- **EXTRACTED MATERIAL**:
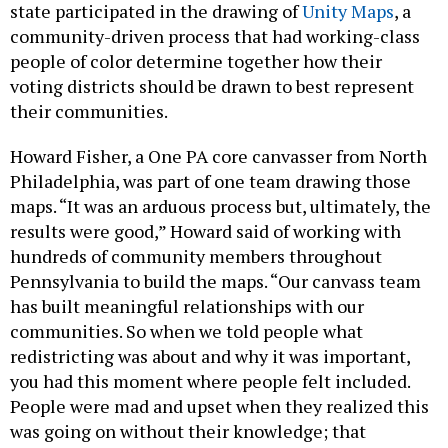
state participated in the drawing of
Unity Maps
, a
community-driven process that had working-class
people of color determine together how their
voting districts should be drawn to best represent
their communities.
Howard Fisher, a One PA core canvasser from North
Philadelphia, was part of one team drawing those
maps. “It was an arduous process but, ultimately, the
results were good,” Howard said of working with
hundreds of community members throughout
Pennsylvania to build the maps. “Our canvass team
has built meaningful relationships with our
communities. So when we told people what
redistricting was about and why it was important,
you had this moment where people felt included.
People were mad and upset when they realized this
was going on without their knowledge; that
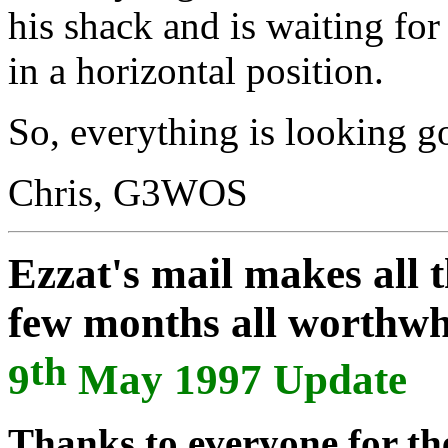
his shack and is waiting for 
in a horizontal position.
So, everything is looking go
Chris, G3WOS
Ezzat's mail makes all 
few months all worthwh
th
9
May 1997 Update
Thanks to everyone for the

- **DIRECTIVE**: Where the string "team" appears in a line of the entries above, return that line.

- **FINISHED TASK**:
Philadelphia, was part of one team drawing those
Pennsylvania to build the maps. “Our canvass team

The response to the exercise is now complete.